Resampling ratio The data, which have no more than \(1\%\) of records as *ST samples, are highly imbalanced. To alleviate this problem, we randomly over-sample the positive cases during the training process. We manually set the percentage of positive samples in the mini-batch as a parameter and tune this parameter to achieve the best performance. We call this parameter “the resampling ratio.” In our experiments, we tested the resampling ratio ranging from 0.1 to 0.9. The results could be seen in Table 7. The results show that we achieve the best result when the resampling ratio is equal to 0.4.

Table 7 The results of different resampling ratios in DMDP with LSTM (FIN) + Wavenet (TEXT)

Dilation layers in wavenet We also evaluate the effects of different numbers of dilation layers in Wavenet on model performance. The results are presented in Table 8. We can see that the models with 8 dilation layers give the best performance. Following the practice in [28], we also tune the parameters including the skip channels, residual channels and the number of filters. The setting which achieves the best performance on validation set is obtained via grid search. Since the tuning is similar with dilation layers, we only list results of different dilation layers here.
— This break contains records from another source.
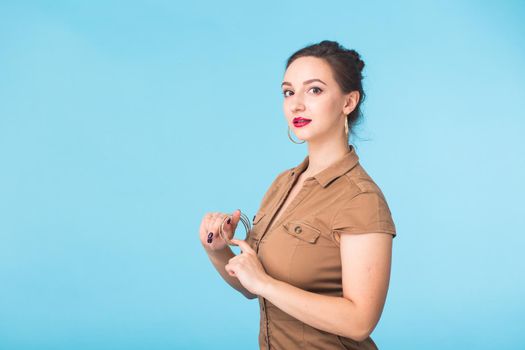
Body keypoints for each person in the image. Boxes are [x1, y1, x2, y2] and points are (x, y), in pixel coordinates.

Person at [199, 40, 397, 350]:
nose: (296, 104)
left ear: (348, 102)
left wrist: (264, 283)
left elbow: (360, 322)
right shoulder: (283, 184)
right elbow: (253, 287)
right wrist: (218, 250)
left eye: (314, 90)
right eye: (289, 92)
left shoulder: (361, 199)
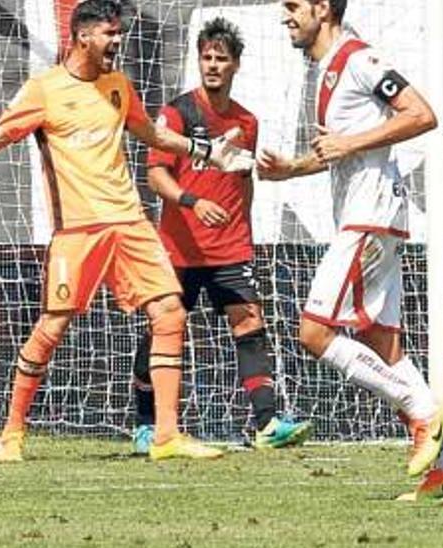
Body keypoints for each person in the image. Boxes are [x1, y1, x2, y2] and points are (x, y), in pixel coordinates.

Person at [0, 0, 254, 462]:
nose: (118, 42)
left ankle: (166, 436)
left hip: (129, 223)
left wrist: (206, 153)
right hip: (78, 232)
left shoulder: (118, 86)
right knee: (54, 324)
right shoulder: (44, 91)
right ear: (83, 36)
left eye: (119, 34)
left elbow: (153, 136)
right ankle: (12, 432)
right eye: (109, 34)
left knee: (170, 314)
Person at [258, 0, 443, 499]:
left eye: (294, 6)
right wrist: (291, 168)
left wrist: (351, 144)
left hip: (369, 217)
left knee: (313, 332)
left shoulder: (359, 58)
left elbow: (422, 114)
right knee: (384, 344)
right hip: (369, 215)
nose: (286, 16)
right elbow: (341, 149)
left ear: (322, 8)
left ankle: (423, 412)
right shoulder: (328, 70)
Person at [131, 17, 311, 454]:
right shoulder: (177, 113)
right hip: (180, 247)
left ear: (236, 65)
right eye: (206, 58)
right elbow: (156, 176)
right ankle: (144, 423)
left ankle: (267, 423)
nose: (212, 66)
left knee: (249, 322)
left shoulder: (247, 121)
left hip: (229, 249)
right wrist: (193, 202)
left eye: (221, 59)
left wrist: (243, 227)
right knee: (162, 329)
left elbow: (243, 178)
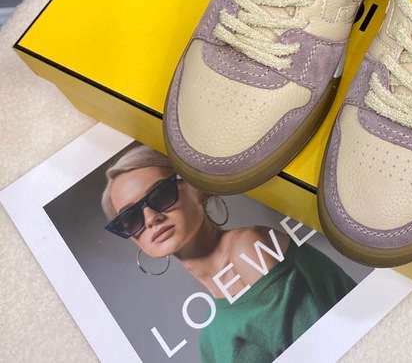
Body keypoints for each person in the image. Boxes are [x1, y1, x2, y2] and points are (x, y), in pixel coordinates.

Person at [101, 145, 356, 362]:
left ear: (197, 185)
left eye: (160, 194)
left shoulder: (249, 249)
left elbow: (327, 353)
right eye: (130, 218)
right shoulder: (208, 338)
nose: (150, 218)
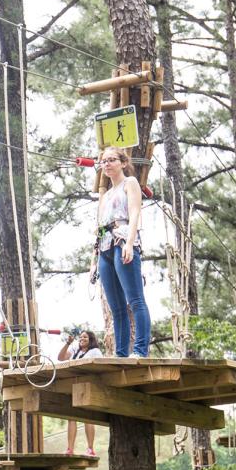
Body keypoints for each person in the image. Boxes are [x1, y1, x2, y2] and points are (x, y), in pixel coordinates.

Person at [95, 146, 150, 357]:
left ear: (123, 163)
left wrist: (129, 242)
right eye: (104, 161)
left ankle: (140, 350)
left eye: (111, 160)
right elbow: (99, 227)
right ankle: (120, 354)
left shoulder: (130, 183)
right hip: (105, 246)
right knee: (116, 308)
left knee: (135, 300)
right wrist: (94, 260)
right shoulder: (106, 195)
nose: (107, 164)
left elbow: (135, 213)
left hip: (122, 239)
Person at [57, 329, 103, 456]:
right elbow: (60, 358)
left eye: (85, 337)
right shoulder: (74, 350)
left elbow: (100, 368)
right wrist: (67, 343)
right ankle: (70, 449)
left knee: (88, 417)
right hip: (73, 386)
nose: (82, 339)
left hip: (88, 386)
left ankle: (90, 448)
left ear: (91, 340)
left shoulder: (95, 352)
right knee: (71, 417)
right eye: (81, 337)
Table 8 The results of different numbers of dilation layers in Wavenet (TEXT) in DMDP with LSTM (FIN) + Wavenet (TEXT)

5 Related Work

Recently, RNN variants such as LSTM [14] have been very successful in modeling the long-range sequential dependencies. And they have been applied to many time series forecasting or classification tasks. In [9], the authors used LSTM to predict whether a stock (6 typical stocks) would increase 0–1% (class 1), above 1% (class 2) or not increasing (class 3) within next three hours with the highest accuracy at 59.5%. In [36], the authors proposed a novel SFM model, which incorporates discrete Fourier transform (DFT) into LSTM, to predict values in the future series. They argued that by decomposing the hidden states of LSTM into multi-frequency components, they could capture different latent patterns behind the original time series. In [21], the authors tried to combine LSTM and CNN into a single framework called TreNet as the author argued that CNNs extract salient features from local raw data, while LSTM captures long-term dependency. The results demonstrated that the combined network outperforms both CNN and LSTM as well as various kernel-based models in predicting the trend in time series. However, to the best of our knowledge, no prior work has studied the problem of default probability prediction which is a critical task to perform risk assessment for listed companies. Moreover, none of the existing time series prediction methods leverages the informative social media data to enhance prediction accuracy.

6 Conclusion

This paper has developed a default probability prediction framework DMDP, which leverages both structured financial factors and unstructured news from social media, to capture default risk states of the observed corporations. DMDP involves a data alignment component to absorb multi-source data with different timestamps. We further adopt LSTM, Phased LSTM and Wavenet for financial variables time series and news text time series, respectively, to effectively extract the latent information. In the experiments, we considered over 30 financial indicators including the profitability, solvency, operation ability, cash flow ability and potential growth ability of records for over 3000 listed corporations in mainland China. The results show that compared to the existing risk assessment approach that only considers financial factors, our neural method with additional indicators from social media news improves the accuracy of the default probability prediction results. As future work, we will investigate the following research directions: (1) the effects of public opinions among affiliated companies on a company’s default value; (2) the importance of different features on default probability prediction performance.